Wikipedia to the rescue! Buckminsterfullerene (C60) is perfect to model my sphere after. Treat each Carbon atom as one of the equilateral triangles, and each bond as the long edge between each pair of triangles, and the whole design drops out. The fact that I was able to realize this somewhere in the order of 8th-9th grade, is, in hindsight, pretty impressive.

Wanting to have a general idea of what I was getting myself into, I wanted to know how many of these parallelograms I needed to fold. This turned out to be a fairly easy calculation. Each triangle is made from three interlocking parallelograms, and each parallelogram is part of two triangles. Since I'm treating each triangle as a Carbon atom in the fullerene template, I know I need 60 triangles. 60 triangles * 3 parallelograms per triangle / 2 triangles per parallelogram = 90 parallelograms. Quite a project.

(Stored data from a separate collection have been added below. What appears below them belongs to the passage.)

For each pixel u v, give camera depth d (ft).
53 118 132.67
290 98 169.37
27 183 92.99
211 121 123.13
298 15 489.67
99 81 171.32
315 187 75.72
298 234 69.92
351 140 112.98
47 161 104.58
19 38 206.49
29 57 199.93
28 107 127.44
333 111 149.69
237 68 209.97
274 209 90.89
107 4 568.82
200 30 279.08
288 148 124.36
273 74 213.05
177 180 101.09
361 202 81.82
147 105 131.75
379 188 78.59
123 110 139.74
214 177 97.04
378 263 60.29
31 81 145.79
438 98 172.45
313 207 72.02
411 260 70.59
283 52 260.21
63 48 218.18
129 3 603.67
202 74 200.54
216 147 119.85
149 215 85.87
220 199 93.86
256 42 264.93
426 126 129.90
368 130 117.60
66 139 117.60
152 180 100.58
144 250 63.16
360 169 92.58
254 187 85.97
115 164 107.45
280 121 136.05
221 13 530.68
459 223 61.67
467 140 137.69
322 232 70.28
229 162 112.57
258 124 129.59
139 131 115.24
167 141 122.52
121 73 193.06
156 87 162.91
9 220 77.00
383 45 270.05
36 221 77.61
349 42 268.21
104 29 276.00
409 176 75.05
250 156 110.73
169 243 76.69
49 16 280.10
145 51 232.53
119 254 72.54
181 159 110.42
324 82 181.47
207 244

Lucky for me, I was generally unemployed this summer, so time was my middle name. I woke up at the crack of noon one day, and decided, "self, today is the day that this is actually going to happen." A paper cutter, 24 sheets of paper, and 6 straight hours of folding later, I sat down to dinner being the proud owner of a sphere admirably larger than my last.

In case we're unclear, by "larger," I really mean "more awesome"

UPDATE: Before I finally disassembled it, I figured I should take a picture of this latest accomplishment next to its predecessors to give you a better idea of what kind of progress has been made. Pictures below is the Buckyball on top, with the 4 cluster on the left and 5 cluster on the right.